= DATASET ENTRIES =

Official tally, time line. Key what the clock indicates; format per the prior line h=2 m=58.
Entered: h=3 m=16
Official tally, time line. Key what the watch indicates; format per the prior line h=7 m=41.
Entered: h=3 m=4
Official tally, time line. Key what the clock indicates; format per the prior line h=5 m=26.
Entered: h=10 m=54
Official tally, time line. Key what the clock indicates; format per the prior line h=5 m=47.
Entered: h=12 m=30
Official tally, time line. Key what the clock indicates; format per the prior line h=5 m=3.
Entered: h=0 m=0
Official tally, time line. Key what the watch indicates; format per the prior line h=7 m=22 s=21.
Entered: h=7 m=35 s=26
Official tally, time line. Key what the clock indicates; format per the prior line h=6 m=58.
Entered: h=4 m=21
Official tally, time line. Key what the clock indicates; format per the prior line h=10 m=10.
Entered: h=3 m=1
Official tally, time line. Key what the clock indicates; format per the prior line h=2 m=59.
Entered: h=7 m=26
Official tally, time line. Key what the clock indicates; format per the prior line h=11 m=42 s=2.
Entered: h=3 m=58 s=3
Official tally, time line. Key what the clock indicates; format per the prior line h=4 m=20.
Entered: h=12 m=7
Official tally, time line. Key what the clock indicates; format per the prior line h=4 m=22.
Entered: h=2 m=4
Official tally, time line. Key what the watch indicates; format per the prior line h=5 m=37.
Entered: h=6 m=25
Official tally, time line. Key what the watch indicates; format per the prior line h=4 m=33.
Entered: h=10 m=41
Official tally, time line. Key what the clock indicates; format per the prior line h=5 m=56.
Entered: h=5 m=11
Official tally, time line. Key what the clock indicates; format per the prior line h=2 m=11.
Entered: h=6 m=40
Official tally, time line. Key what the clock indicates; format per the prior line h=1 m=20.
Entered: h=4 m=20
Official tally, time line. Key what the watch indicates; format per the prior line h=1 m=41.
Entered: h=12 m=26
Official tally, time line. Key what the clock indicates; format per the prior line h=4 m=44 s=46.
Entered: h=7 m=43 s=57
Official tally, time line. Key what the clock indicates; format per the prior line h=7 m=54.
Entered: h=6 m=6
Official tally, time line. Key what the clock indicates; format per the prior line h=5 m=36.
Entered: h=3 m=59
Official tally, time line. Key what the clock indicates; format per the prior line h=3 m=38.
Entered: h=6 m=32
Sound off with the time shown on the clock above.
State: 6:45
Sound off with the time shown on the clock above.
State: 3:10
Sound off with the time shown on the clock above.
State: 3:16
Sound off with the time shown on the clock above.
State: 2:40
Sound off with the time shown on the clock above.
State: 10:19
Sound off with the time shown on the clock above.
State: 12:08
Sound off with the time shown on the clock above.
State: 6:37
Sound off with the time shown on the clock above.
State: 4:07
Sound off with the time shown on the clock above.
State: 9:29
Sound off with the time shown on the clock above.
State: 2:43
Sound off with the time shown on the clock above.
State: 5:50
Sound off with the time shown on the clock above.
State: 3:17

= TASK =
Pick out each line in the records above that contains the word "State", and copy those lines in full.

= SOLUTION FOR THIS EXERCISE =
State: 6:45
State: 3:10
State: 3:16
State: 2:40
State: 10:19
State: 12:08
State: 6:37
State: 4:07
State: 9:29
State: 2:43
State: 5:50
State: 3:17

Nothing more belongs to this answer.